Microsoft has launched Video Super Resolution (VSR), an “experimental” function for its Edge web browser that upscales low-quality videos using machine learning. Microsoft’s VSR technology, which was announced on the Edge Insiders blog, can “eliminate blocky compression artefacts” and enhance text readability for videos on websites like YouTube. The feature is still being tested, and only half of Microsoft’s Insider program participants using Edge’s Canary channel may access it.
There are a few requirements if you wish to try it for yourself: Microsoft VSR only supports video resolutions of 720p or lower (as long as the video’s height and width are greater than 192 pixels), and it does not support digital rights management (DRM) software like PlayReady or Widevine, which prevents frames from being processed by the browser. Given that most well-known streaming services, including Netflix, Hulu, and HBO Max, all use DRM technology for copyright protection, that particular restriction might impact the type of content, you can upscale using the function.
Moreover, a graphics card from the RTX 20-, 30-, or 40-series from Nvidia or a GPU from the AMD Radeon series from the RX5700 to the RX7800 must be installed on the device running Microsoft VSR. Its support also includes gaming laptops with discrete versions of these supported GPUs; however, to manually force Edge to use the discrete GPU in the laptop, users will need to make changes to Windows settings. Microsoft has not mentioned if VSR can upgrade 720p resolutions to full HD 1080p.
For Edge users, this is not the first time an upscaling video option has been introduced. Microsoft unveiled Clarity Boost spatial upscaling for Xbox Cloud Gaming in June to improve the clarity and sharpness of Xbox games broadcast on the Edge browser.
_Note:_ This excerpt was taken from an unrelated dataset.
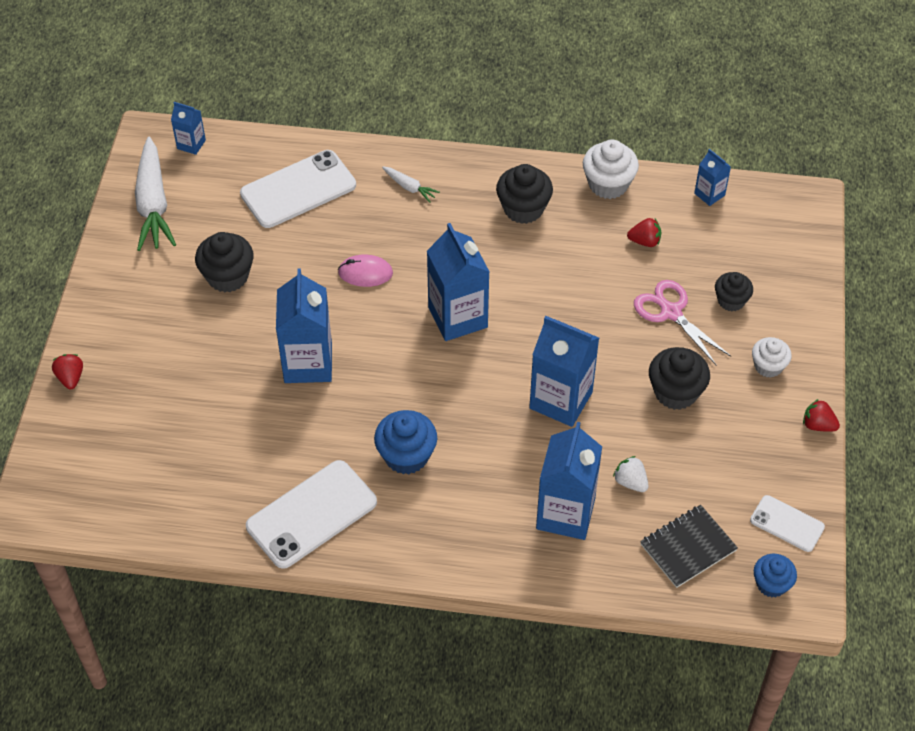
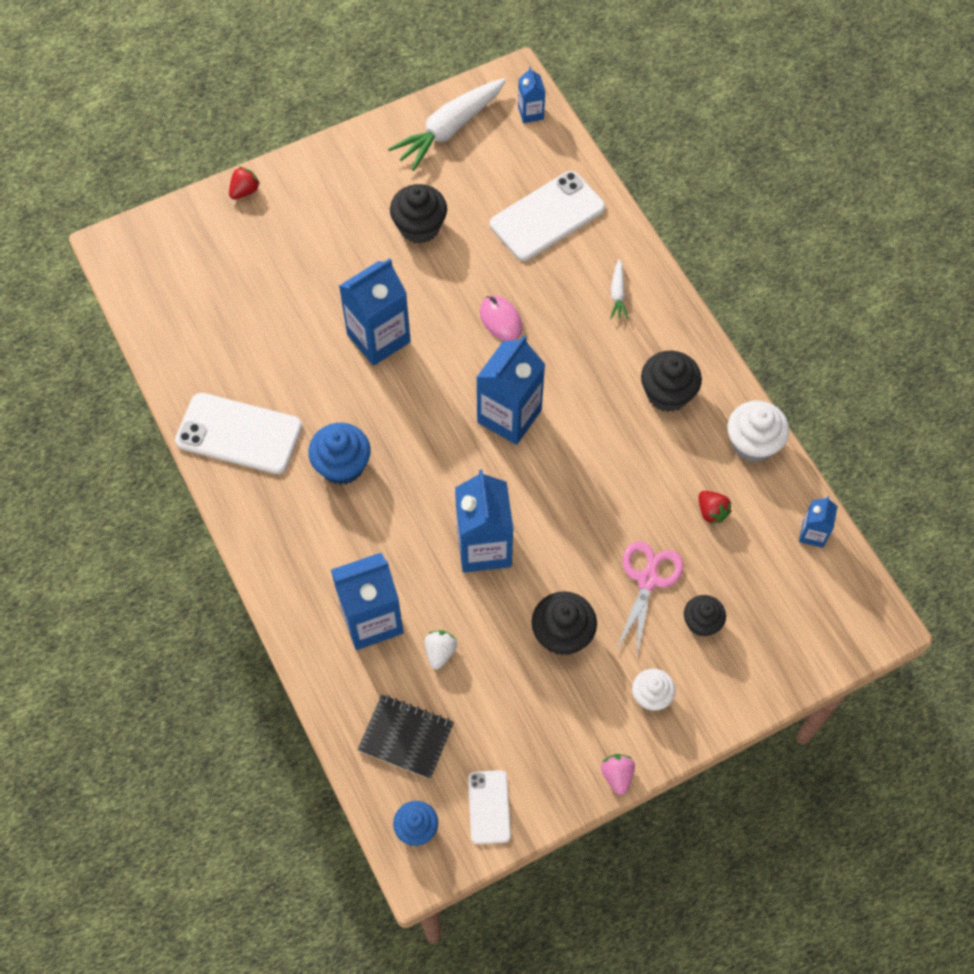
camera: 55 degrees right, 10 degrees up
white phone [240,150,356,228] -> white phone turned 60 degrees counterclockwise [490,171,605,261]
red strawberry [803,399,840,432] -> pink strawberry [601,754,635,795]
Microsoft’s VSR technology is by no means original. Similarly, Intel is working on a Chromium-based browser video upscaling functionality. Since 2019, Nvidia has made an early version of RTX Super Resolution (RTX VSR), its own AI upscaling engine, available on Shield TV devices. Since then, RTX Super Resolution—only available on computers with GeForce RTX 40- and 30-series GPUs—has made its way to Google Chrome and Microsoft Edge browsers. Using Super Resolution while playing a game or using creative GPU software may result in a “slight loss in performance,” according to Nvidia.
Microsoft has not highlighted any negative effects on VSR performance. We’ve sought to clarify, and if we hear back, we’ll revise this story.